• DIRECTIONS FOR THIS TASK:
Transcribe each line of the records below exactly, excluding any embedded images.

[Opening RECORDS FOR THE EXERCISE section]

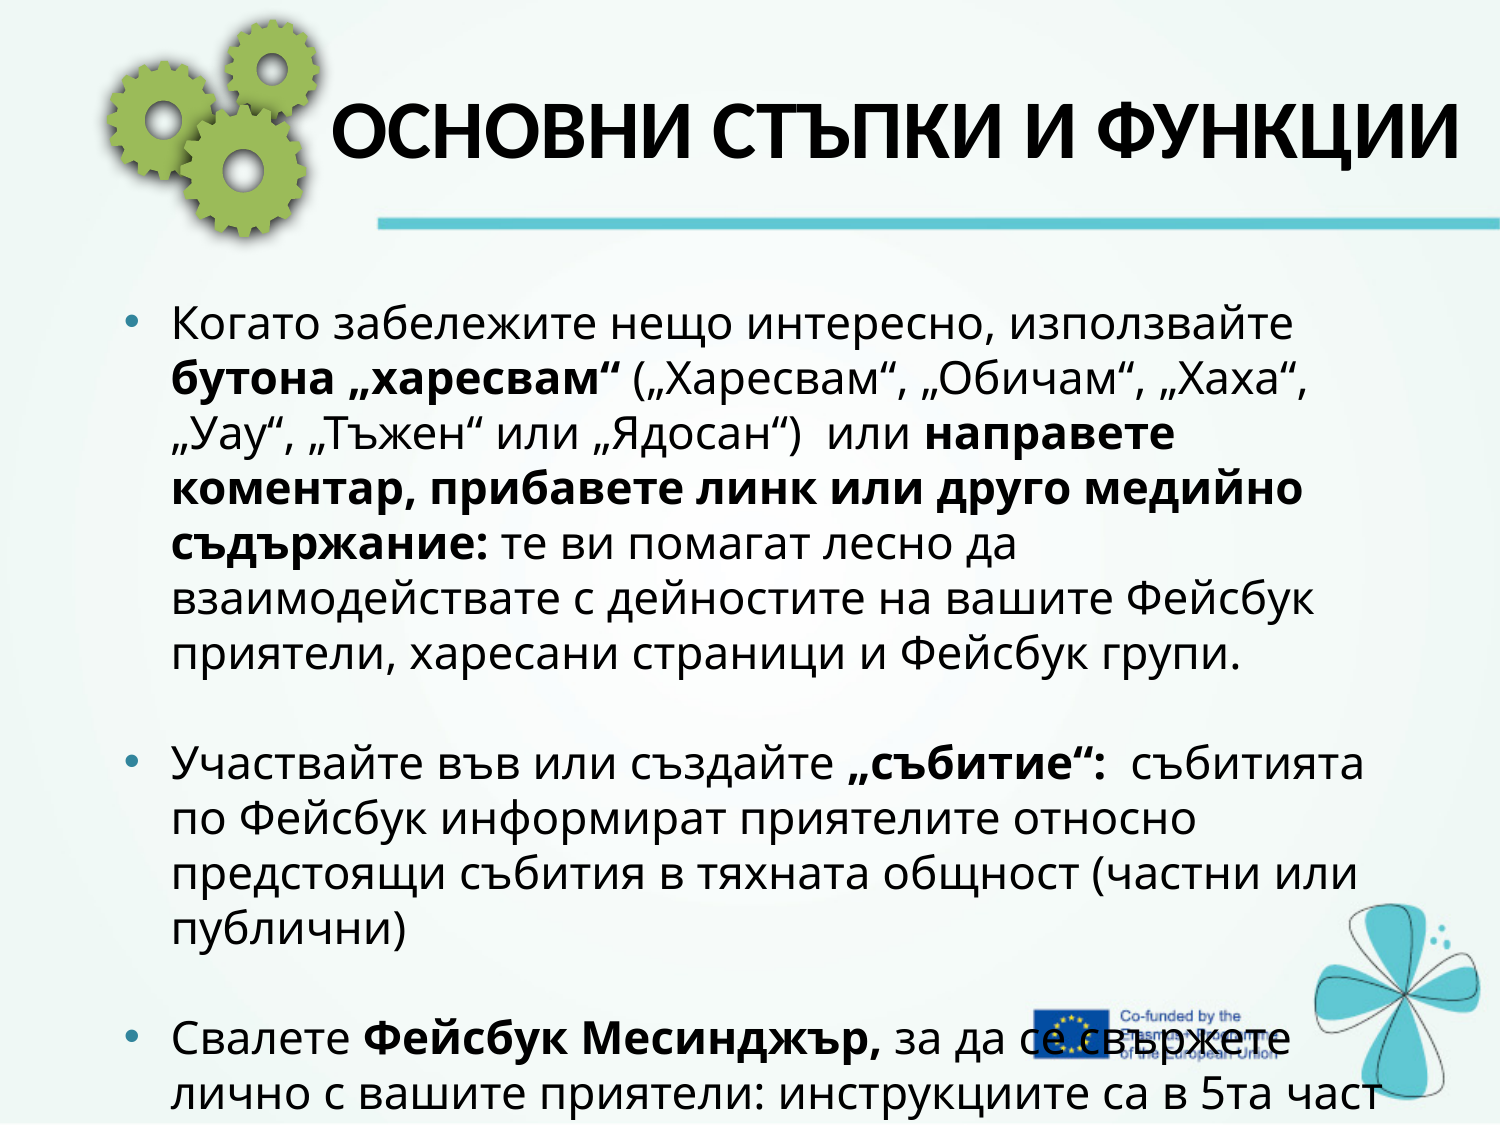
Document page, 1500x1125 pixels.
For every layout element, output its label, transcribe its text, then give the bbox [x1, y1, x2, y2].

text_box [106, 19, 320, 237]
text_box ОСНОВНИ СТЪПКИ И ФУНКЦИИ [325, 67, 1477, 183]
picture [0, 0, 1500, 1125]
text_box Когато забележите нещо интересно, използвайте бутона „харесвам“ („Харесвам“, „Обичам“, „Хаха“, „Уау“, „Тъжен“ или „Ядосан“) или направете коментар, прибавете линк или друго медийно съдържание: те ви помагат лесно да взаимодействате с дейностите на вашите Фейсбук приятели, харесани страници и Фейсбук групи. Участвайте във или създайте „събитие“: събитията по Фейсбук информират приятелите относно предстоящи събития в тяхната общност (частни или публични) Свалете Фейсбук Месинджър, за да се свържете лично с вашите приятели: инструкциите са в 5та част на този модул. [109, 286, 1400, 1125]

[Closing RECORDS FOR THE EXERCISE section]

• EXERCISE OUTPUT:
Document page, 1500x1125 pixels.
For every layout element, output its label, transcribe its text, then give the bbox [x1, y1, x2, y2].

text_box [106, 19, 320, 237]
text_box ОСНОВНИ СТЪПКИ И ФУНКЦИИ [325, 67, 1477, 183]
picture [0, 0, 1500, 1125]
text_box Когато забележите нещо интересно, използвайте бутона „харесвам“ („Харесвам“, „Обичам“, „Хаха“, „Уау“, „Тъжен“ или „Ядосан“) или направете коментар, прибавете линк или друго медийно съдържание: те ви помагат лесно да взаимодействате с дейностите на вашите Фейсбук приятели, харесани страници и Фейсбук групи. Участвайте във или създайте „събитие“: събитията по Фейсбук информират приятелите относно предстоящи събития в тяхната общност (частни или публични) Свалете Фейсбук Месинджър, за да се свържете лично с вашите приятели: инструкциите са в 5та част на този модул. [109, 286, 1400, 1125]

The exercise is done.